(Dataset excerpts)

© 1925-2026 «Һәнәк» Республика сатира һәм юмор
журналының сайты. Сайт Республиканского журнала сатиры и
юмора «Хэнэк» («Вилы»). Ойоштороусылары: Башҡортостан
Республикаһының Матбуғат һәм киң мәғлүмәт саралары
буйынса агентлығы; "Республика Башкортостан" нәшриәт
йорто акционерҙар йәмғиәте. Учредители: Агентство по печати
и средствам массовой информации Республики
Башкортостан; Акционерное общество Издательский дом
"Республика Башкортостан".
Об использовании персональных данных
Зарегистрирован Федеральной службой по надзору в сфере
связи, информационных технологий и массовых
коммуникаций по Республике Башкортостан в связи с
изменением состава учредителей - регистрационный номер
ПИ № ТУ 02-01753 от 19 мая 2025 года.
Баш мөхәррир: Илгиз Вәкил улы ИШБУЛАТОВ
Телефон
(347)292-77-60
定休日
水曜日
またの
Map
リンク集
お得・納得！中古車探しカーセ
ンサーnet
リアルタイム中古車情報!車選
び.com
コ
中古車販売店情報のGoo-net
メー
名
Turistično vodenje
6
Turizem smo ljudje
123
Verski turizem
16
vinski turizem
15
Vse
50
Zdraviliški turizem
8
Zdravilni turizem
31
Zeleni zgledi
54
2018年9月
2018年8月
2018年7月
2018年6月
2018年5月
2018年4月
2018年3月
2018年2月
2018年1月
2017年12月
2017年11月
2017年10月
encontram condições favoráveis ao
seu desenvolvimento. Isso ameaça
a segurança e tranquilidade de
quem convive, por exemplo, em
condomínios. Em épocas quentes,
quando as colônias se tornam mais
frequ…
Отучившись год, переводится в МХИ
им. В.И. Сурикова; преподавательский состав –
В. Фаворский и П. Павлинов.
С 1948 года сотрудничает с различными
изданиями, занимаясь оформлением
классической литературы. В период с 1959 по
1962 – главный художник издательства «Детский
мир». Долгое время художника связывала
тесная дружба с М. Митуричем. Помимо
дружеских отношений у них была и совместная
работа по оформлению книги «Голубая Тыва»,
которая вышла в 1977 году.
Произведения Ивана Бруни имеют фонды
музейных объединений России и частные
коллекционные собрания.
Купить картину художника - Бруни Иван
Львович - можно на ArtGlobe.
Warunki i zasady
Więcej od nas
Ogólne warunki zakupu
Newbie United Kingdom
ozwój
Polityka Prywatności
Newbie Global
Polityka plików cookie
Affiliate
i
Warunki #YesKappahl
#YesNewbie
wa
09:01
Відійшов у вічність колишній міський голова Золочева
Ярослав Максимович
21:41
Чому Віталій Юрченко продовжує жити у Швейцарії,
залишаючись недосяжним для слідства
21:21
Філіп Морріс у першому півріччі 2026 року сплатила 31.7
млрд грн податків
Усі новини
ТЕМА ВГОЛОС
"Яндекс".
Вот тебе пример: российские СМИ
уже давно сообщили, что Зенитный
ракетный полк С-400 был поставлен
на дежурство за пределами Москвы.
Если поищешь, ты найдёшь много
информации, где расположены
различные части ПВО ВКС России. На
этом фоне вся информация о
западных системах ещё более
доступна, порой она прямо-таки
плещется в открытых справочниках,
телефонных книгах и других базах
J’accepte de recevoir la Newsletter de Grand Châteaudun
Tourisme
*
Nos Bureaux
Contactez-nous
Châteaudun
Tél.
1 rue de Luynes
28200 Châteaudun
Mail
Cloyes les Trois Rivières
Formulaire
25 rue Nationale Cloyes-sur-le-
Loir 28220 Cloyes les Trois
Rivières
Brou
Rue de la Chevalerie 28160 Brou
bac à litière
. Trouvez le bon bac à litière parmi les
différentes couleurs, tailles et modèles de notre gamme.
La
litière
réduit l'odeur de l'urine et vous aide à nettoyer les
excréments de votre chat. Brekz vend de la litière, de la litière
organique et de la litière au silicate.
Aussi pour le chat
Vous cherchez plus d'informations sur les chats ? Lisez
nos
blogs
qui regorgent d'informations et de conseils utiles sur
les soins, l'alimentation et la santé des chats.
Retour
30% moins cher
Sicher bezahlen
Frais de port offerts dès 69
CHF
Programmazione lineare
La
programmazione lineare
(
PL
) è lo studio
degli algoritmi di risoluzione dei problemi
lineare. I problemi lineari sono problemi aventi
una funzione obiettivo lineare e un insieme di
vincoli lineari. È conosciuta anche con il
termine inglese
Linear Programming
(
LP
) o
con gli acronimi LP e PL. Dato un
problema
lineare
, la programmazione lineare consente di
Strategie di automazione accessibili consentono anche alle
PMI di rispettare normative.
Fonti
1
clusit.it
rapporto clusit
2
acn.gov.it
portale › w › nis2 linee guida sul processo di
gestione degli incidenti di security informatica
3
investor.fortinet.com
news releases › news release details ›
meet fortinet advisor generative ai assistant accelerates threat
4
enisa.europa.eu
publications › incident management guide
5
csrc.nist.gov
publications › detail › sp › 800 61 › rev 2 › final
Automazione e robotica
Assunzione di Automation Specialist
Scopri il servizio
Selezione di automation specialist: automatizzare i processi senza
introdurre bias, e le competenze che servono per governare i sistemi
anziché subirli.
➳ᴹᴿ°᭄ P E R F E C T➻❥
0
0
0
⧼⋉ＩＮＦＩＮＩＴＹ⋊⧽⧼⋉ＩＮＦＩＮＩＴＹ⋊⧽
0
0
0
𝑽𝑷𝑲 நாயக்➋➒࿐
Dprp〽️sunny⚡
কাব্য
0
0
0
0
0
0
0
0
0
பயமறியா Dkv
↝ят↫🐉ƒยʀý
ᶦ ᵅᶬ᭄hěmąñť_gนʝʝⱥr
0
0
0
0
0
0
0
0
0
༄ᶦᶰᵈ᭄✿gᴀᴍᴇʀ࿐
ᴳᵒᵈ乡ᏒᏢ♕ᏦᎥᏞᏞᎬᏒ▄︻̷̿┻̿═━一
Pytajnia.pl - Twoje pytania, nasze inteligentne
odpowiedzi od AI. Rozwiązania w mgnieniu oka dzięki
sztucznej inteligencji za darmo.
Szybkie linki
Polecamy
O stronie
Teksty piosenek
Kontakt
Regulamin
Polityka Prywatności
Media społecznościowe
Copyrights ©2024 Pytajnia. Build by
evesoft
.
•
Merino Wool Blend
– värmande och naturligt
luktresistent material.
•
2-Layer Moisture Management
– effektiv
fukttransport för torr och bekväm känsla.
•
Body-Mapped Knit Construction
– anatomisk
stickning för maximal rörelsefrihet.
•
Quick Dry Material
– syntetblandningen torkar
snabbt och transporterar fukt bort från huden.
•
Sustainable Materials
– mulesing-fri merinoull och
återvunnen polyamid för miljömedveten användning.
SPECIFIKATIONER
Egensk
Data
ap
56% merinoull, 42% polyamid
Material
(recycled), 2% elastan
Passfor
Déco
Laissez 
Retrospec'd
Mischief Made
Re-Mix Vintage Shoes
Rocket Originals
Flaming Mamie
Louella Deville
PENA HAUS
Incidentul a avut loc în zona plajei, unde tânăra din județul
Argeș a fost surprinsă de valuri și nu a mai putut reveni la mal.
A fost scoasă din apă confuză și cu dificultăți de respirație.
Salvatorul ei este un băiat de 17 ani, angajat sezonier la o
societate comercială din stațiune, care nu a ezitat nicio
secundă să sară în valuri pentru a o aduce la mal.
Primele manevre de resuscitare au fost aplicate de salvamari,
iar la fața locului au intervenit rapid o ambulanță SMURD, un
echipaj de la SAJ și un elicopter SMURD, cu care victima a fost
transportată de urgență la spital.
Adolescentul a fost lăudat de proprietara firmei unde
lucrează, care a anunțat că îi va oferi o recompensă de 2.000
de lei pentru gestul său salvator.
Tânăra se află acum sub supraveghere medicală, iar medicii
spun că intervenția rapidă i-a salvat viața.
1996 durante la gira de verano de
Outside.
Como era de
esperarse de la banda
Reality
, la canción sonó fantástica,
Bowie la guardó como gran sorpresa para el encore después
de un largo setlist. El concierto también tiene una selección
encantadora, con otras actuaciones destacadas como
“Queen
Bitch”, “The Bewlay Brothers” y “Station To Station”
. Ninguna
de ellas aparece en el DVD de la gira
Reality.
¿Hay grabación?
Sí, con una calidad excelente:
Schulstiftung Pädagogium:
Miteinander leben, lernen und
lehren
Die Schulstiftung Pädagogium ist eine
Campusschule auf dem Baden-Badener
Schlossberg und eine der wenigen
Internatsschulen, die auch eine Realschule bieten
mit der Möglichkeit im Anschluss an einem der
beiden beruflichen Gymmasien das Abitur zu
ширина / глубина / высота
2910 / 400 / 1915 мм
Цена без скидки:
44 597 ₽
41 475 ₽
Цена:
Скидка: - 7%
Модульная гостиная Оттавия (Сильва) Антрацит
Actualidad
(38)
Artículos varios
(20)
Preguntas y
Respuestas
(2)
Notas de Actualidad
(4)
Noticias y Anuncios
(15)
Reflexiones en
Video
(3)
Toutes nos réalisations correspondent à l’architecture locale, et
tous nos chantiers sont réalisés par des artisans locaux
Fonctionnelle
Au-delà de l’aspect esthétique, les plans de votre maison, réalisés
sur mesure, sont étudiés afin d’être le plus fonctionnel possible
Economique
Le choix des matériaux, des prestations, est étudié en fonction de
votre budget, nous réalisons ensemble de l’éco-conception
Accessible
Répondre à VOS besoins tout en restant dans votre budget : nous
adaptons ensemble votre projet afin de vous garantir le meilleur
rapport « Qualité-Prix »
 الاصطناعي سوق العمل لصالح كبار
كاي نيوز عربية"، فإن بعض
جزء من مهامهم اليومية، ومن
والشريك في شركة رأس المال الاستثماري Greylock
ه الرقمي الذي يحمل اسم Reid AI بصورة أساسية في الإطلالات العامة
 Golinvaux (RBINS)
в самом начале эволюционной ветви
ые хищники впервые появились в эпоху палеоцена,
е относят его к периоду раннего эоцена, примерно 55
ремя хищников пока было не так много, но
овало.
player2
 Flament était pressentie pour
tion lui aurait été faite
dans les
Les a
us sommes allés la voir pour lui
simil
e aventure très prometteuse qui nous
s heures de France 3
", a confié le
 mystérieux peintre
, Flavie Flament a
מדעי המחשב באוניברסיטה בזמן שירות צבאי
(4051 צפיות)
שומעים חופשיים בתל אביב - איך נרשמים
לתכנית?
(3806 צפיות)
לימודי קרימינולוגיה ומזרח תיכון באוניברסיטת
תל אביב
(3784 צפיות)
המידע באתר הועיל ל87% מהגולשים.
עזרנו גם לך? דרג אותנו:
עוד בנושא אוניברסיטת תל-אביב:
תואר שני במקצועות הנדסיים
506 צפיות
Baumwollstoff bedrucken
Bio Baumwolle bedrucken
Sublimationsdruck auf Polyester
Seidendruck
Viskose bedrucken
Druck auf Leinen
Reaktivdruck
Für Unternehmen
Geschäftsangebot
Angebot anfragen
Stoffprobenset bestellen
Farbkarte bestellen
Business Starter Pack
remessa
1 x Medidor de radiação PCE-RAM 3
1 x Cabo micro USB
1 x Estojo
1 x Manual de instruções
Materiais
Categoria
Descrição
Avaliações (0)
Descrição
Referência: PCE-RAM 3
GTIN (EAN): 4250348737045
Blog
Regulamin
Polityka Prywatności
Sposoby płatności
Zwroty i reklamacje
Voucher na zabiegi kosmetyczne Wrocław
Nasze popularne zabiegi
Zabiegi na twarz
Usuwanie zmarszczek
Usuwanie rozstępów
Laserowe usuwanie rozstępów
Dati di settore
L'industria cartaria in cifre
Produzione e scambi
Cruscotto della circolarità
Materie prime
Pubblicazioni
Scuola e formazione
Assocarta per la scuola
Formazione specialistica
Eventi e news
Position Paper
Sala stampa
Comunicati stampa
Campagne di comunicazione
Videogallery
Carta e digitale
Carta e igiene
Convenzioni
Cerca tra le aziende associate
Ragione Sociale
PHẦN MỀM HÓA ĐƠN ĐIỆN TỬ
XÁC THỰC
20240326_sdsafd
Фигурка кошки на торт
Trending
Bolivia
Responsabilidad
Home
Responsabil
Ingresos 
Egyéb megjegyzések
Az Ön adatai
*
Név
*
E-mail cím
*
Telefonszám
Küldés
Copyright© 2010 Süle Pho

WHAT YOU ARE ASKED TO DO: Please return the rows from the start of the records through the line that contains "йорто акционерҙар йәмғиәте.", copied exactly, with both ends included.

RESULT:
© 1925-2026 «Һәнәк» Республика сатира һәм юмор
журналының сайты. Сайт Республиканского журнала сатиры и
юмора «Хэнэк» («Вилы»). Ойоштороусылары: Башҡортостан
Республикаһының Матбуғат һәм киң мәғлүмәт саралары
буйынса агентлығы; "Республика Башкортостан" нәшриәт
йорто акционерҙар йәмғиәте. Учредители: Агентство по печати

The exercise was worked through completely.